**** TEXTAUSZUG

Die erste Boutique von Richard Mille in Deutschland befindet sich in der Münchener Maximilianstraße. Auf 160 Quadratmetern präsentiert sich die erst 15 Jahre alte Marke in einem neugotischen Gebäude erwartungsgerecht stilgemäß. Die Wandverkleidung aus Makassar-Ebenholz und schwarzem Leder in Elefantenhaut-Optik lassen genau wie die saturierten Edelstahleinfassungen keine Fragen über die Werthaltigkeit der Uhren aufkommen. Wir trafen den Firmengründer und -inhaber Richard Mille anlässlich der Eröffnung.
UHREN-MAGAZIN: Kann man ihre Uhren als Hyper-Luxus betrachten?
Richard Mille: Ganz im Gegenteil. Unsere Kunden brauchen keinen Luxus. Sie müssen nichts und niemandem mehr etwas beweisen. Sie haben ihre Ziele erreicht. Sei es im Leben, sei es im Beruf, sei es in der künstlerischen Welt als Musiker oder Schauspieler oder in ihrer sportlichen Karriere. Alle Richard-Mille-Uhren sind das genaue Gegenteil von Bling-Bling. Sie schauen so erstaunt. Sicher, hier in unsere Boutique verkaufen wir auch Uhren mit Diamantbesatz. Wir sind ja keine Masochisten, die kein Geld verdienen wollen und oft werden unsere Uhren auch als Geschenk gekauft. Aber unsere Uhren sind vor allem technische Herausforderungen, wir sind extrem spezialisiert. Und alle Kunden verbindet doch, dass Sie sich hervorragend auskennen. Sie wissen alles über die Marken. Und zwar überall, nicht nur in Europa, das ist heute auch im Mittleren Osten so. Und unsere Uhren sind nicht für den Tresor, sie werden getragen. Das sehen wir beim Service sehr gut. Sie kommen alle mit Gebrauchsspuren zu uns, das freut mich. Unsere Kunden haben meistens mehr als eine Uhr von uns. Manche haben zehn Stück, aber alle sind verschieden. Darum bieten wir so ein breites Spektrum an. Wir haben eine Kollektion die zu verschiedenen Sportarten passt oder aber auch verschiedene Lifestyle-Situationen abdeckt. Unsere Kunden wechseln ihre Richard-Mille-Uhr mehrmals am Tag, passend zum Anlass. Ich habe mit einem Kunden gesprochen, ein ganz unscheinbarer und extrem bescheiden auftretender Mensch, der mir am Ende eröffnete, dass er mehr als 50 Uhren von mir hat. Und das, wenn man bedenkt, dass wir seit unserer Firmengründung vor 15 Jahren insgesamt überhaupt nur 25.000 Uhren hergestellt haben. Und auch auf dem Gebrauchtmarkt tauchen kaum Richard-Mille-Uhren auf, weil die Leute sie behalten.

********
**** BEREITGESTELLTE ANGABEN

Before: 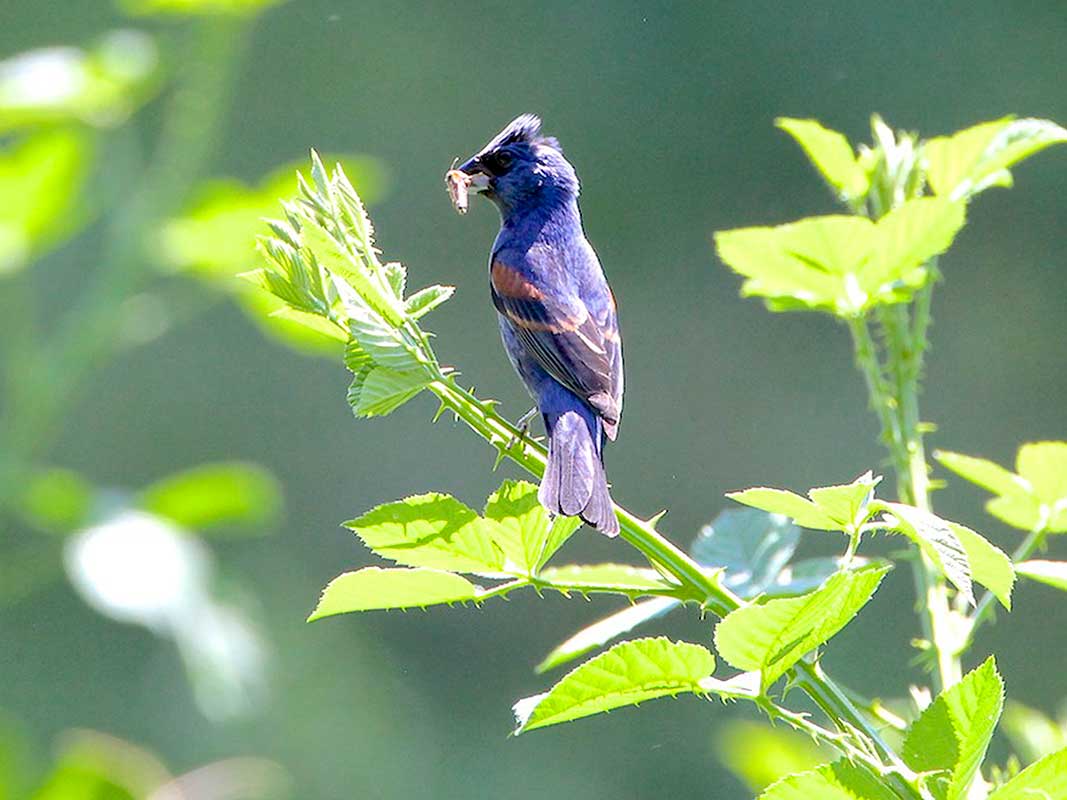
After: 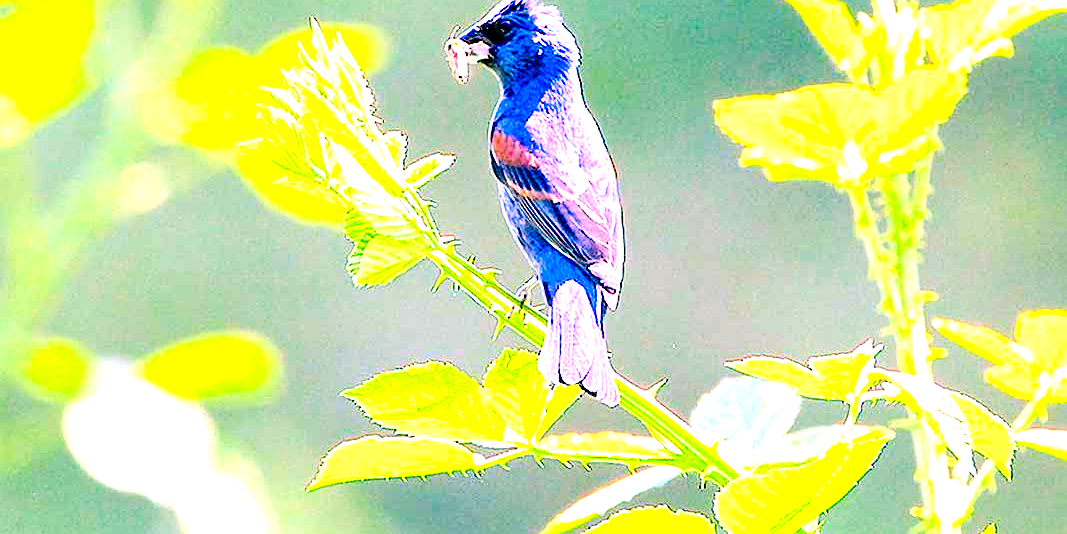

********

**GEFORDERTE AUFGABE:** Schreiben Sie aus dem Interview mit Richard Mille den Abschnitt von „Die erste Boutique“ bis „als Hyper-Luxus betrachten?“ wortgetreu ab. Das Material ist eigenständig und vom Interview getrennt zu betrachten.

**ERGEBNIS DER AUFGABE:**
Die erste Boutique von Richard Mille in Deutschland befindet sich in der Münchener Maximilianstraße. Auf 160 Quadratmetern präsentiert sich die erst 15 Jahre alte Marke in einem neugotischen Gebäude erwartungsgerecht stilgemäß. Die Wandverkleidung aus Makassar-Ebenholz und schwarzem Leder in Elefantenhaut-Optik lassen genau wie die saturierten Edelstahleinfassungen keine Fragen über die Werthaltigkeit der Uhren aufkommen. Wir trafen den Firmengründer und -inhaber Richard Mille anlässlich der Eröffnung.
UHREN-MAGAZIN: Kann man ihre Uhren als Hyper-Luxus betrachten?